Short exercise 1:
In the text on Dutch employers opposing the work and care bill, reproduce the stretch from "The chair of" through "consensus and consultation.", changing "unpredictable" to "uncertain".

Document segment:
Employers oppose work and care framework bill
A "work and care" framework bill proposed by the Dutch State Secretary for Social Affairs and Employment, provoked a storm of criticism from employers in February 1999. The central employers' organisation, VNO-NCW, and the organisation representing small and medium-sized businesses, MKB, both voiced their dissatisfaction over the proposal. The main point of contention is a provision obliging employers to allow employees a 10-day period of paid care leave per year. However, most of the parties involved, including employers, support the State Secretary's attempts to harmonise policy by means of the Act.
The "Work and Care Framework Act" (Kaderwet Arbeid en Zorg) proposed in February 1999 (NL9902126N) by the State Secretary for Social Affairs and Employment, Annelies Verstand, has come under harsh criticism from Dutch employers. The central employers' organisation, VNO-NCW, and MKB, which represents small and medium-sized businesses, both condemned the proposal immediately following its announcement. The draft framework Act, designed to bring together all current and future forms of special leave for employees under a single Act, would also contain a clause specifying employees' rights to switch to employment on part-time contracts. The State Secretary has proposed several sources of funding. Relatively brief leave periods - an annual provision for 10 days' paid leave for employees to care for an ill member of their immediate family, for example - would be funded by employers, leaving employees with the financial burden for additional unpaid care leave and other forms of leave, such as adoption leave. A savings plan would be established for this purpose, to which employees would contribute 10% of their gross earnings to finance future leave.
Not the legislator's responsibility?
The chair of VNO-NCW, Hans Blankert, announced his organisation's "wholehearted rejection" of the plans. According to him, the social partners should be responsible for paid leave. Care leave provisions form part of conditions of employment, and employees should be offered the option of "substituting" care leave for pay or other types of leave. Mr Blankert stated that average working hours in the Netherlands are already extremely low, due to the high degree of part-time employment. Extra care leave could also cause organisational problems, whilst constituting an unpredictable cost factor for employers. The VNO-NCW views the State Secretary's legislative proposals as an infringement of the successful Dutch "polder" model of consensus and consultation.
MKB opposes both the legal right to care leave and the provisions on part-time employment contracts. Its chair, Hans de Boer, expressed concern that part-time employment legislation may prove damaging to the relationship between small and large businesses. Unlike larger firms, small businesses lack the organisational capacity to facilitate requests for part-time employment. Mr De Boer advocated tailor-made company level policy; part-time employment agreements should be reached on a voluntary basis, in consultation between employers and employees. The same applies for care leave. Research commissioned by MKB indicates that 12% of businesses have received a request for care leave at one time or another and that 43% of these businesses manage to find a solution internally. In Mr De Boer's view, a legal provision would be nothing short of "bizarre" since legislators are offering resources that are not at their disposal. In addition, legislation would, it is claimed, lead to more frequent use and subsequent misuse of provisions, whilst rejections of employees' requests for leave might disrupt labour relations.

Short exercise 2:
Format the records from the start through the line containing "orange cross: moved 2 px left" as a Markdown table with columns Step and Entry. Number each line under Step, and skip any blank lines.

Material supplied:
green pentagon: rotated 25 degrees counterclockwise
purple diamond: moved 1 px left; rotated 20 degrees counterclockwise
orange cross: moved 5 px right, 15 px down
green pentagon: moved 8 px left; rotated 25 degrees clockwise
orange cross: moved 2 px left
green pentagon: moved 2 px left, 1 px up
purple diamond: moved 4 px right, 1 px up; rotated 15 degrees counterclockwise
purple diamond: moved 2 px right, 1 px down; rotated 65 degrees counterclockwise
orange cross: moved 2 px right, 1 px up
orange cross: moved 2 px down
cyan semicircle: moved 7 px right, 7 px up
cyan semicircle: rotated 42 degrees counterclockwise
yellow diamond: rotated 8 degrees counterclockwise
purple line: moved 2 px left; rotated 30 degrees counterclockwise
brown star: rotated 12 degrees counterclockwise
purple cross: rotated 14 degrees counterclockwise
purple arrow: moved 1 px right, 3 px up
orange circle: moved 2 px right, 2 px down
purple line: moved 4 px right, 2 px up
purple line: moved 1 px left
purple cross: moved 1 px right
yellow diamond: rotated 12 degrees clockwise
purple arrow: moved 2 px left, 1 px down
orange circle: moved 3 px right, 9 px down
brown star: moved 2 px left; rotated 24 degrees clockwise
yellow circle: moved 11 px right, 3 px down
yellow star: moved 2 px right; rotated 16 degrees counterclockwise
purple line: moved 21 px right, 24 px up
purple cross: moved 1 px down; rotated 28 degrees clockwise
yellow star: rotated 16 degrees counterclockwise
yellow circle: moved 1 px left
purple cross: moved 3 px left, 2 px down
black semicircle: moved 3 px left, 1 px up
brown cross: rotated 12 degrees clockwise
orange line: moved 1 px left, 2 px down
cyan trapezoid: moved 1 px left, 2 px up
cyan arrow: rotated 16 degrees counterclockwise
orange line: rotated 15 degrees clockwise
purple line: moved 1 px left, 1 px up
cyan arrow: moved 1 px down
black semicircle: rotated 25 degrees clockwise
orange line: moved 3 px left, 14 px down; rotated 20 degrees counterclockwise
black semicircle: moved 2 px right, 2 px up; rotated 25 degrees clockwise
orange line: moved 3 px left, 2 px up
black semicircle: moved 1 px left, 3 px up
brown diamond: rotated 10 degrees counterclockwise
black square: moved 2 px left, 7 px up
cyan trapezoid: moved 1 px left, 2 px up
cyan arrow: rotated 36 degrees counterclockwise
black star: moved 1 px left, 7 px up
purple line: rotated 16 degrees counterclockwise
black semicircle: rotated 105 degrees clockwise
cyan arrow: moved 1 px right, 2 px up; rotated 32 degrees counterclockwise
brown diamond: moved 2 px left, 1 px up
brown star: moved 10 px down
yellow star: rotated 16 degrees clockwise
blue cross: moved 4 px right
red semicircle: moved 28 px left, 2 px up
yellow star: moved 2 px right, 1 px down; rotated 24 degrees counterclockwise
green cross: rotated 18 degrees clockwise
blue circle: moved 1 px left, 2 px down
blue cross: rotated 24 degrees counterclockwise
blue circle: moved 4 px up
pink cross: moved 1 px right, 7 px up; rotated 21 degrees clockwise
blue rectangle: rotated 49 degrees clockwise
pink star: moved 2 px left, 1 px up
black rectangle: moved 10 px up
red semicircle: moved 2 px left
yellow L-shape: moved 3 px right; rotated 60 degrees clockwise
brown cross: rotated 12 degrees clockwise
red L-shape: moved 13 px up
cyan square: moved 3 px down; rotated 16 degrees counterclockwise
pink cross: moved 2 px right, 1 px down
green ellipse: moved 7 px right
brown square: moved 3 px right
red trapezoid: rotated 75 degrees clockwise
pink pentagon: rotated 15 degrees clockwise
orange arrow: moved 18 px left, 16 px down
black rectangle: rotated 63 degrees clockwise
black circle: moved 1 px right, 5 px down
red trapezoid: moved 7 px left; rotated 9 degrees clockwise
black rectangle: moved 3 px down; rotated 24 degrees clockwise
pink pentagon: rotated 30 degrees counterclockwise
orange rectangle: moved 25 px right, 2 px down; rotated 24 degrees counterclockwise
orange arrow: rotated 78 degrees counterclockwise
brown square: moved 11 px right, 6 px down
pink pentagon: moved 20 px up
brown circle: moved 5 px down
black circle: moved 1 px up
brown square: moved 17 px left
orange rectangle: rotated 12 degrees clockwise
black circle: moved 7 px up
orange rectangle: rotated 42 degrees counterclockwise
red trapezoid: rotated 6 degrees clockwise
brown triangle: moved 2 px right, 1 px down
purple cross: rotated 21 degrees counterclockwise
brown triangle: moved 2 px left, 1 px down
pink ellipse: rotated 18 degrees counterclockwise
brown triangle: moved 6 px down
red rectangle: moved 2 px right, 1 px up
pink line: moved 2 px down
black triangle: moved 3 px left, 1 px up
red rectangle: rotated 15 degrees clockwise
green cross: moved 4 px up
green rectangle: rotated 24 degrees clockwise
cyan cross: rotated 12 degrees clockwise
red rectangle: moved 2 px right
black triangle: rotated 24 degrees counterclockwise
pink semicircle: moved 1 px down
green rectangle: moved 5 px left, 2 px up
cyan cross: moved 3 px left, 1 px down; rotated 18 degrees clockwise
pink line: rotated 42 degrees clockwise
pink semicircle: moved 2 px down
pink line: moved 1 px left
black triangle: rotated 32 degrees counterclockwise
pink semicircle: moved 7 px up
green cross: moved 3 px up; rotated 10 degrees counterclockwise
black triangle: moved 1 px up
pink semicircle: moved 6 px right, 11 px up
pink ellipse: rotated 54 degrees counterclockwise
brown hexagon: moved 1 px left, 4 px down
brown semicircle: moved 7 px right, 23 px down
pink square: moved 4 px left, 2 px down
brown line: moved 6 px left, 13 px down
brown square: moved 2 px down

Final result 1:
The chair of VNO-NCW, Hans Blankert, announced his organisation's "wholehearted rejection" of the plans. According to him, the social partners should be responsible for paid leave. Care leave provisions form part of conditions of employment, and employees should be offered the option of "substituting" care leave for pay or other types of leave. Mr Blankert stated that average working hours in the Netherlands are already extremely low, due to the high degree of part-time employment. Extra care leave could also cause organisational problems, whilst constituting an uncertain cost factor for employers. The VNO-NCW views the State Secretary's legislative proposals as an infringement of the successful Dutch "polder" model of consensus and consultation.

Final result 2:
| Step | Entry |
|---|---|
| 1 | green pentagon: rotated 25 degrees counterclockwise |
| 2 | purple diamond: moved 1 px left; rotated 20 degrees counterclockwise |
| 3 | orange cross: moved 5 px right, 15 px down |
| 4 | green pentagon: moved 8 px left; rotated 25 degrees clockwise |
| 5 | orange cross: moved 2 px left |